The public accusation, rare in Iran, could signal a new phase in an
already intense conflict between Mr. Ahmadinejad, who represents a
powerful group of young, ambitious politicians, and Mr. Larijani, who is
the official representative of the holy city of Qum, the center of
Shiite scholarship in Iran.
Mr. Ahmadinejad said his associate, Saeed Mortazavi, 45, was also at the
taped meeting. In January, Mr. Mortazavi, was dismissed as the head of
Iran’s enormous social welfare organization under pressure from
Parliament. Some days later, however, he was rehired by the president in
the same position, this time as official caretaker.

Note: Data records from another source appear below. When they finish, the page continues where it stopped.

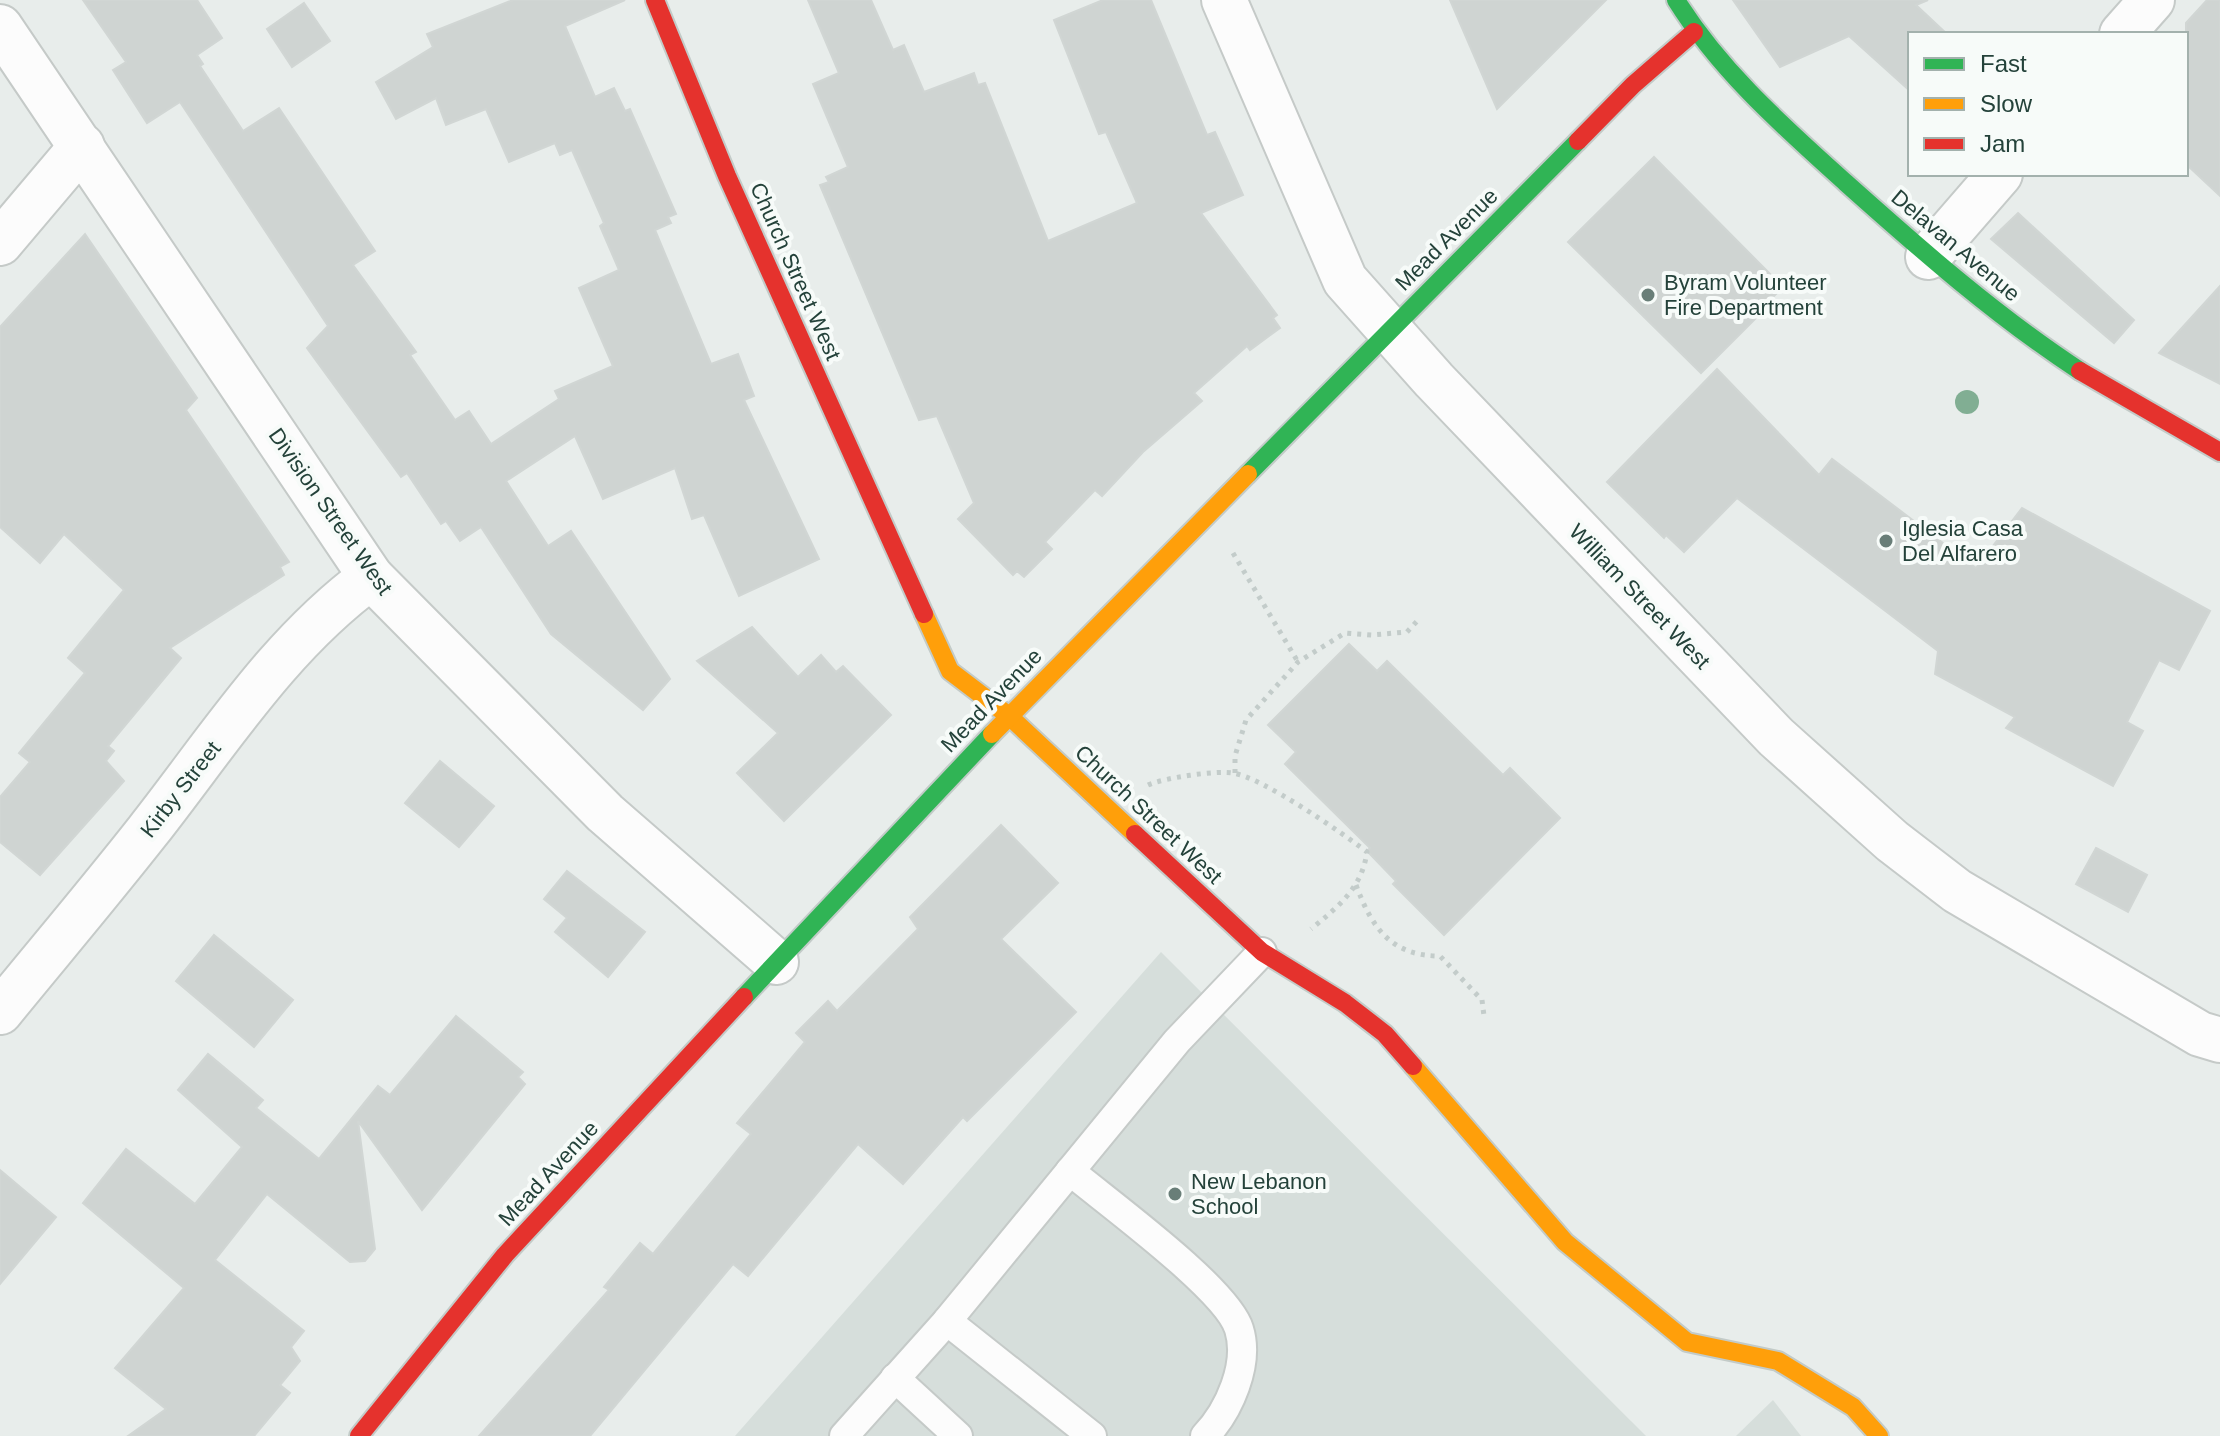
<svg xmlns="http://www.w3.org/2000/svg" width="2220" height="1436" font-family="Arial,sans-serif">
<rect width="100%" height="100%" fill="#e8edeb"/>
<g fill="#d6dedb">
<path d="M1161,952L1646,1436H735Z"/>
<path d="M1773,1400L1801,1436H1736Z"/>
</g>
<g fill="#cfd4d2" stroke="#d1d6d4" stroke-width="2">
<path d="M83,0H197L222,38L197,55L203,64L200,66L243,131L279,108L375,251L353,265L416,352L410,355L455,420L469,411L491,444L559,399L555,391L613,366L579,288L619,270L600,226L604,223L572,150L560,155L555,143L509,162L486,109L446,125L436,98L396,119L376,82L433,47L427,34L513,0H625L565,26L595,97L614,88L625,111L630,109L676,214L668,217L671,223L655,230L711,364L738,354L754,396L744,400L819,559L739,596L704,515L692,519L675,468L603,499L575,436L506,481L548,546L571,531L670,679L643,710L551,634L481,527L460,541L446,521L441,524L407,473L401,477L307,348L328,326L180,102L147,123L113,70L126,62Z"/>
<path d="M808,0H871L893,50L904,45L924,92L974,73L978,85L985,83L1048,241L1137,203L1106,132L1099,134L1054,20L1103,0H1151L1207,135L1215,132L1243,195L1201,213L1277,315L1273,318L1280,328L1250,350L1247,346L1194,393L1202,401L1143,452L1102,496L1095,490L1045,542L1052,549L1024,577L1017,571L1013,575L958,519L974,503L937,416L919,420L820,185L829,182L826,177L848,167L813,84L839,73Z"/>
<path d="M1450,0H1606L1497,109Z"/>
<path d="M1733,0H1928L1916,5L1947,34H1910V91L1849,36L1780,67Z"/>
<path d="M2207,0H2220V196L2186,164V23Z"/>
<path d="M304,3L330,41L292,67L267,29Z"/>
<path d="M1654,157L1783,287L1771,299L1773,301L1701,373L1568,242Z"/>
<path d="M2018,213L2134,320L2114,343L1991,239Z"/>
<path d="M85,234L197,398L186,410L289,562L280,567L284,575L170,648L181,658L108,746L114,751L106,761L124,781L40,875L0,842V797L30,762L19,753L85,673L68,658L124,590L64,534L40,563L0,527V327Z"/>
<path d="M2220,286V384L2159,353Z"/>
<path d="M1717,369L1819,475L1832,459L1976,568L2022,508L2210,611L2179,670L2159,660L2127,722L2143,731L2113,786L2006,728L2015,717L1935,674L1938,651L1737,498L1684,552L1666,535L1664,538L1607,482Z"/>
<path d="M752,627L798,677L821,655L836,672L843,666L891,715L784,821L737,773L778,733L697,661Z"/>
<path d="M1349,644L1377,671L1387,661L1503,775L1510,768L1560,818L1444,935L1393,884L1396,881L1367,851L1370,848L1285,764L1296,752L1268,725Z"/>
<path d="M440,761L494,806L459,847L405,803Z"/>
<path d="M1001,825L1058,883L1001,939L1076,1012L967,1121L963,1117L903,1184L858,1144L748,1276L733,1264L590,1436H479L609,1290L604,1287L640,1243L653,1254L751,1134L737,1123L805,1042L796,1033L828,1001L837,1011L918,929L910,917Z"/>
<path d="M2096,848L2147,875L2128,912L2076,884Z"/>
<path d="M567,871L645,932L608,977L555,932L567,918L544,899Z"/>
<path d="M214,935L293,1000L254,1047L176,981Z"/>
<path d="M456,1016L523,1072L518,1077L525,1084L422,1210L358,1121L375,1249L365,1261L350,1262L267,1194L215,1260L304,1331L291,1347L300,1361L280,1385L290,1393L254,1436H128L166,1409L115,1368L184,1288L83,1203L126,1149L195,1204L242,1147L178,1090L208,1054L263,1100L256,1108L319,1159L378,1086L390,1095Z"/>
<path d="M0,1170L56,1217L0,1284Z"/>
</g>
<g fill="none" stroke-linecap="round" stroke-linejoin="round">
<g stroke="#c5cac8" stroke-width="32">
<g id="lane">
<path d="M1070,1171C1107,1202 1227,1289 1239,1329C1250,1364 1229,1411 1205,1436"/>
<path d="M947,1321L1092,1436"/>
<path d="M895,1378L958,1436"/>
<path d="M844,1436L947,1321L1177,1041L1262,952"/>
</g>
</g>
<g stroke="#c5cac8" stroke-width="48">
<g id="street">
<path d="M1224,0L1345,280L1434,380L1776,737L1892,841L1957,891L2200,1034L2220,1040"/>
<path d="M0,27L371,577L605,813L776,962"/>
<path d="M2122,34L2152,0"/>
<path d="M0,243L82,146"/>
<path d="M1928,257L2000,174"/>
<path d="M0,1012C49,952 99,893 147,832C218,742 278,645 371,577"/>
</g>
</g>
<g stroke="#c3cbc8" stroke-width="22">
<g id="fast">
<path d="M1676,0C1721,72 1783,126 1846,183C1921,250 1996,316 2080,371"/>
<path d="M1248,474L1578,141"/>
<path d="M744,997L992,734"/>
</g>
</g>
<g stroke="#c3cbc8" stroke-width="22">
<g id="slow">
<path d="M924,614L950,671L1009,716L1135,834"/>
<path d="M992,734L1248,474"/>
<path d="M1413,1066L1565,1242L1687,1342L1778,1361L1853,1407L1879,1436"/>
</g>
</g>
<g stroke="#c3cbc8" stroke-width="22">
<g id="jam">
<path d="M655,0L727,176L924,614"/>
<path d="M1578,141L1633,85L1694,32"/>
<path d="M2080,371L2220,452"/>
<path d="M1135,834L1262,952L1345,1003L1385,1034L1413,1066"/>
<path d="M359,1436L505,1255L744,997"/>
</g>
</g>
<g stroke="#c3ccca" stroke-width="5" stroke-dasharray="4 6" stroke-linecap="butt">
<path d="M1233,553L1298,662"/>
<path d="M1235,773V756L1246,720L1298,662L1345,633L1372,635L1407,632L1419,619"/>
<path d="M1148,785C1163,778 1217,770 1233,773C1263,778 1341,832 1367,852C1362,888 1338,907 1311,929"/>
<path d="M1356,885C1372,928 1391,956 1440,956L1482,1000L1484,1016"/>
</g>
<use href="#lane" stroke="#fcfcfc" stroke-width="28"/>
<use href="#street" stroke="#fcfcfc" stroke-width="44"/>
<use href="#fast" stroke="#30b455" stroke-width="18"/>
<use href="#slow" stroke="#ff9f0a" stroke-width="18"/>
<use href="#jam" stroke="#e5322d" stroke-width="18"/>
</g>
<circle fill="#81ae93" cx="1967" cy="402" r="12"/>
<g fill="#697e78" stroke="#f7fbf9" stroke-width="3">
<circle cx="1648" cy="295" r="8"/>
<circle cx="1886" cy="541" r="8"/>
<circle cx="1175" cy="1194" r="8"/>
</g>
<g text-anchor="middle" stroke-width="8" stroke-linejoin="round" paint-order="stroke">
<g font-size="22" fill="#24423a" stroke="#f7fbf9">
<text transform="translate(1446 239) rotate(-45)" y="8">Mead Avenue</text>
<text transform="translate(1956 245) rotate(40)" y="8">Delavan Avenue</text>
<text transform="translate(796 271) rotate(66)" y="8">Church Street West</text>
<text transform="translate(331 511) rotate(55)" y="8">Division Street West</text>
<text transform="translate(1640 596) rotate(46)" y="8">William Street West</text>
<text transform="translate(991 700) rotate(-46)" y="8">Mead Avenue</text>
<text transform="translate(180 789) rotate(-52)" y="8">Kirby Street</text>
<text transform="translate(1149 814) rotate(43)" y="8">Church Street West</text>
<text transform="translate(548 1173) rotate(-47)" y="8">Mead Avenue</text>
</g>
<g font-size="22" fill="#24423a" stroke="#f7fbf9" text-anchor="start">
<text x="1664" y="290">Byram Volunteer<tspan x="1664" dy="25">Fire Department</tspan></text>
<text x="1902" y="536">Iglesia Casa<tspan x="1902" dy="25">Del Alfarero</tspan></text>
<text x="1191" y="1189">New Lebanon<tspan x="1191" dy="25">School</tspan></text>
</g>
</g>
<rect x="1908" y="32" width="280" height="144" fill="#f7fbf9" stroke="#a3b1ad" stroke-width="2"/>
<rect x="1924" y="58" width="40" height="12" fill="#30b455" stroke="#a3b1ad" stroke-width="2"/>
<text x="1980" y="72" font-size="24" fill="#24423a">Fast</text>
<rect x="1924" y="98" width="40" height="12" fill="#ff9f0a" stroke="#a3b1ad" stroke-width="2"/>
<text x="1980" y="112" font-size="24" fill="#24423a">Slow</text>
<rect x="1924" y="138" width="40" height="12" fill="#e5322d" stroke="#a3b1ad" stroke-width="2"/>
<text x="1980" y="152" font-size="24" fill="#24423a">Jam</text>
</svg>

During the conversation, read out in part by Mr. Ahmadinejad to
astonished lawmakers, Fazel Larijani appears to try to use his family
connections to buy a factory from the social welfare organization. He
promises leniency for Mr. Mortazavi, the former Tehran prosecutor who
faces several criminal proceedings over accusations that he played a
role in the deaths of three protesters in a substandard prison in 2009.
Mr. Mortazavi was arrested Monday evening, the Fars news agency
reported, though no reason was given.
“These are audio and video, and the tape is clear,” Mr. Ahmadinejad is
quoted as saying by the Iranian Students’ News Agency. “If the honorable
Parliament speaker sees fit, we can turn over the 24 to 25 hours to
you,” he said of the recordings. On Monday, Iran’s Islamic Republic News
Agency, a mouthpiece for Mr. Ahmadinejad, deepened the split by
publishing the audio tape on its Web site.
Ali Larijani, cheered on by the Parliament, which has lost nearly every
serious political battle with the president, silenced the room, saying,
“Let him tell his words. If there is anything about my family, then let
him talk about it.”Mr. Larijani said it was a “mafia film” and recalled
how he had a meeting with Mr. Ahmadinejad’s estranged brother, Davoud.
“He said many things against you,” Mr. Larijani told the president,
“about economic corruption, about your inner circle and your relations
with foreign countries.”
For his part, Fazel Larijani strongly denied any wrongdoing, saying that
while he did appear in the clip, the words were not his, but rather had
been added in a voiceover. Calling Mr. Ahmadinejad and Mr. Mortazavi
“mafialike individuals,” he said he would sue them both for “spreading
lies and disturbing public opinion.”
On Monday, several officials criticized Mr. Ahmadinejad and Ali
Larijani, accusing them of lacking self-control and bringing shame on
the country. “They broke the leader’s heart and gave the friends of the
Islamic republic almost a seizure,” said Mojtaba Zolnour, a special
consultant to the supreme leader, Ayatollah Khamenei, the semiofficial
Iranian Labor News Agency reported. “They provided ammunition for the
foreign media on the eve of our election.”